Amit BHagat  ASK, India real estate news, Indian realty news, Property new, Home, Policy Advocacy, Activism, Mall, Retail, Office space, SEZ, IT/ITeS, Residential, Commercial, Hospitality, Project, Location, Regulation, FDI, Taxation, Investment, Banking, Property Management, Ravi Sinha, Track2Media, Track2RealtyTrack2Realty Exclusive: In the current scenario, investment in Real estate sector has been a challenging task due to complexity of the real estate markets in various cities. The complexity has evolved as a result of local planning regulations, social and demographic features, economic profile and legacy issues.

This is further compounded by the macro-economic factors like interest rates, credit regulations, economic/income growth and resulting affordability as well as tax considerations.

However, the most important task of selecting the right segment, project and right developer pose a challenge given the localised nature of the industry. Real Estate PE funds are most competent to address the above complexities due to their experience in real estate investment, construction/asset management and risk management.

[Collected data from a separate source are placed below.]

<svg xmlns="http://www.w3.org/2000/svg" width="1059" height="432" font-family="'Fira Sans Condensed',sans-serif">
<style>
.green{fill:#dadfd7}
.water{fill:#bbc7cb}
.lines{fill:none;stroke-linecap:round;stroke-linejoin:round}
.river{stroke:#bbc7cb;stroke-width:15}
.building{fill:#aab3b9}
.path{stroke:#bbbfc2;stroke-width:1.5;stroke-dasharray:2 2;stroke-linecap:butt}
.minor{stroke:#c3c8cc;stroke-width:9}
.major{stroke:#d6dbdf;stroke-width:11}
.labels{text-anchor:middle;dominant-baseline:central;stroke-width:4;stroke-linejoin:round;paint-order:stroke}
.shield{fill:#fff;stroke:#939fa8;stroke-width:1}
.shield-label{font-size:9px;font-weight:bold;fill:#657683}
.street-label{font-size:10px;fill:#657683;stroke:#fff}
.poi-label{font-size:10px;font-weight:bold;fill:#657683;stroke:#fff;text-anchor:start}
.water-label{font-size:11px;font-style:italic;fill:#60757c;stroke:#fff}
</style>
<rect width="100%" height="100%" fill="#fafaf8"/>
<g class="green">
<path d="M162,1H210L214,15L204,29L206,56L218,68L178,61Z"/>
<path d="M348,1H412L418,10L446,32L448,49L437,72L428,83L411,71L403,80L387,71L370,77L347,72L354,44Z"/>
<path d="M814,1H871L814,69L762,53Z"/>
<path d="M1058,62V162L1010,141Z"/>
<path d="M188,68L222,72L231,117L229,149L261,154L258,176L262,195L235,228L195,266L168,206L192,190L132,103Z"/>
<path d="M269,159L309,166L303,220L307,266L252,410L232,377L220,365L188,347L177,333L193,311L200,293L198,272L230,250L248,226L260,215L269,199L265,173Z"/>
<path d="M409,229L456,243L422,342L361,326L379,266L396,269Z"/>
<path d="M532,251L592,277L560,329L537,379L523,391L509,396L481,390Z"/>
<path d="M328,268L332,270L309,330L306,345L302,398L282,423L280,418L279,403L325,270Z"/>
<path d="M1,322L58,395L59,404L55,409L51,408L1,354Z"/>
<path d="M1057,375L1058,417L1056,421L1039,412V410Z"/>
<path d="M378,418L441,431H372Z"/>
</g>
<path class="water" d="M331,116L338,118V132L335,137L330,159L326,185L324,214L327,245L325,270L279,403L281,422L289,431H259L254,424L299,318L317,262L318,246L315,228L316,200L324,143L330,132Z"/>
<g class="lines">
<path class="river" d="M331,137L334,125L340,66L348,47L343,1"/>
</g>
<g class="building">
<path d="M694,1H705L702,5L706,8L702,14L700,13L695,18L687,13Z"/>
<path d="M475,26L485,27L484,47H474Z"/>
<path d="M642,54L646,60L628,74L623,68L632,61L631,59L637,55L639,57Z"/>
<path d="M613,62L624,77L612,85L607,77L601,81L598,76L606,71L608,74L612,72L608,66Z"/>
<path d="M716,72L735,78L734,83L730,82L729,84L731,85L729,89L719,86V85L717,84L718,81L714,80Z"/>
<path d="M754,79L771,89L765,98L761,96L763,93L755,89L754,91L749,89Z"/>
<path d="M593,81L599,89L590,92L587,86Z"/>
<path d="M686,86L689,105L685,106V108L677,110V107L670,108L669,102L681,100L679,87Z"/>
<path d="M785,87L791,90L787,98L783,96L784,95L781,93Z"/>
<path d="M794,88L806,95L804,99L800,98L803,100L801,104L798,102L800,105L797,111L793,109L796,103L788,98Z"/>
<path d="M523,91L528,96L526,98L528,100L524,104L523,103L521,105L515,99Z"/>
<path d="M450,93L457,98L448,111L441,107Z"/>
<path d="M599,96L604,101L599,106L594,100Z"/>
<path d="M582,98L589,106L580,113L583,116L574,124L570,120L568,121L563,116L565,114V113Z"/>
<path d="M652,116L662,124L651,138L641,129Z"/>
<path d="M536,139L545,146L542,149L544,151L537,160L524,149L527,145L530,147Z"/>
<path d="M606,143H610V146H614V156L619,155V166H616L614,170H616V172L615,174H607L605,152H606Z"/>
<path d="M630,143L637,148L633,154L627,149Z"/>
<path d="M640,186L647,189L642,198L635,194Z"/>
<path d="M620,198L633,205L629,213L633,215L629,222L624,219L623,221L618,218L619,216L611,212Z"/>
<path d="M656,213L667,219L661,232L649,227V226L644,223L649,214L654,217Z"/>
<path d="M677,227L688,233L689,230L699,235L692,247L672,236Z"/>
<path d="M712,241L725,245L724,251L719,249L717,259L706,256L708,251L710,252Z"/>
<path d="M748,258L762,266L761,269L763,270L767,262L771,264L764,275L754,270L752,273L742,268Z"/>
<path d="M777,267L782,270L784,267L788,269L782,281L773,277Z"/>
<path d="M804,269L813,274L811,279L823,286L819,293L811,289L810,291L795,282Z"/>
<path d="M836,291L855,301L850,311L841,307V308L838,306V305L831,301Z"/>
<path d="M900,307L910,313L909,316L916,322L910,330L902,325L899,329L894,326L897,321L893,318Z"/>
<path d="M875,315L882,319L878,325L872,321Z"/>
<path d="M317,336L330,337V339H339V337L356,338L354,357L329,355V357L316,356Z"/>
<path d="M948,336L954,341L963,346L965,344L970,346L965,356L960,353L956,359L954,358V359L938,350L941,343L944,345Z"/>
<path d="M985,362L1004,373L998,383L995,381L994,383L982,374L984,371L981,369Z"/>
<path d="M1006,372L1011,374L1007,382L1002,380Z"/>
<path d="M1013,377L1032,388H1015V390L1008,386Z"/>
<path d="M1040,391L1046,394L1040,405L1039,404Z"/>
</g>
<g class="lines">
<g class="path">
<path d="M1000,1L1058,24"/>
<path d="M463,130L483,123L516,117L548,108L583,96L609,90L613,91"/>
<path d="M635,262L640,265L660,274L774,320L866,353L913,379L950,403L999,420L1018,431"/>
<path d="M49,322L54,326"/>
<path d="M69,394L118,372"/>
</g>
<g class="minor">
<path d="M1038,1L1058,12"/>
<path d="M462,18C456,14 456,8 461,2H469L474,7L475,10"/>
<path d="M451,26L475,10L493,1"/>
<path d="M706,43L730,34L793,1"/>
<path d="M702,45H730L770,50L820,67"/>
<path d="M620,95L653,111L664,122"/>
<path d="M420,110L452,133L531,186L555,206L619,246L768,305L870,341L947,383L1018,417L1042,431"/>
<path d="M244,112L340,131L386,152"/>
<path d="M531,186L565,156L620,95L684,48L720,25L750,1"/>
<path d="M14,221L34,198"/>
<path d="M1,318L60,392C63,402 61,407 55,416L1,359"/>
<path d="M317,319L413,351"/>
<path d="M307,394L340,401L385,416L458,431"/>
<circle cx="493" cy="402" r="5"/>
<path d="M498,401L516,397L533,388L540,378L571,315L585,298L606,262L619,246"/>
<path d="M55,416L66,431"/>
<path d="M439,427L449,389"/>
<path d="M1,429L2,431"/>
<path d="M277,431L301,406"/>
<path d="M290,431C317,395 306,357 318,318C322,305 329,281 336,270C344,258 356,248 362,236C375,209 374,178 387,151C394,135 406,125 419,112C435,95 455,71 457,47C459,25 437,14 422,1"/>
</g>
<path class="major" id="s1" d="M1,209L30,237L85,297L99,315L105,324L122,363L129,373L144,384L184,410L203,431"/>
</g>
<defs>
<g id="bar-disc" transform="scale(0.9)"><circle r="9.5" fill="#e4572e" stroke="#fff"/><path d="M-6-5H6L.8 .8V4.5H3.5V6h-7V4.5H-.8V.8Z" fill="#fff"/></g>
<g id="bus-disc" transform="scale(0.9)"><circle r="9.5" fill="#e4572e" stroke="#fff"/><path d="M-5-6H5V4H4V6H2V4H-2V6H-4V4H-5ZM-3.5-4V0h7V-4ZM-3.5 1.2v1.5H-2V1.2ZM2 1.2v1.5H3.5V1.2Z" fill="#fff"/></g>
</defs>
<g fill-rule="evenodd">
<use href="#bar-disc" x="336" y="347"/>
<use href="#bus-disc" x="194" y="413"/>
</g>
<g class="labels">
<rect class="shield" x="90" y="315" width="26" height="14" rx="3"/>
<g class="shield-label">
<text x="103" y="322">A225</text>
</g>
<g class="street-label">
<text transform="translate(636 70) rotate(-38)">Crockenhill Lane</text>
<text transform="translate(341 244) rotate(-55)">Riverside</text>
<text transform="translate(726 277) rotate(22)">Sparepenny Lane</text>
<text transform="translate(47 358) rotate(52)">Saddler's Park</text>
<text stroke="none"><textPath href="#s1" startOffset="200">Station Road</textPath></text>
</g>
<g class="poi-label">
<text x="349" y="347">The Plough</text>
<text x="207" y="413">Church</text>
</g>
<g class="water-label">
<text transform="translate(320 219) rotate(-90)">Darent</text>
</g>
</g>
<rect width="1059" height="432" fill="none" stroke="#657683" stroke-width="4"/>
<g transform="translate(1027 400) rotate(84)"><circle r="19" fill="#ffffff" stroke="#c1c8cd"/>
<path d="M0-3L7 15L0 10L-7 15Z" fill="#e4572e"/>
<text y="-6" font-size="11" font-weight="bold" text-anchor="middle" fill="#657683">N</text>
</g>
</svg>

Conventionally investors have been addressing these issues partially. One is most likely to invest in a city where one resides. This leads to concentration of all investments in one market which is not a prudent investment practise. For instance this risk is being more appreciated by investors in Hyderabad due to current socio-political crisis prevailing in the state.

The investor may not be in a position to identify growth corridors that could offer superior risk adjusted returns. A growth corridor can be described as emerging location in a city with better infrastructure and job creation opportunities.

In addition to concentration risk, direct investments brings with itself higher percentage of transaction cost through stamp duty/registration. These transaction costs necessitate a higher appreciation before any return is earned.

For instance, an investment of Rs 5000 per sq ft should become Rs 10,500 per sq ft to absorb stamp duty/registration cost of Rs 500 per sq ft and balance Rs 5000 per sq ft will offer 26% IRR (Internal rate of return) over 3 year period provided entire payment has been made upfront.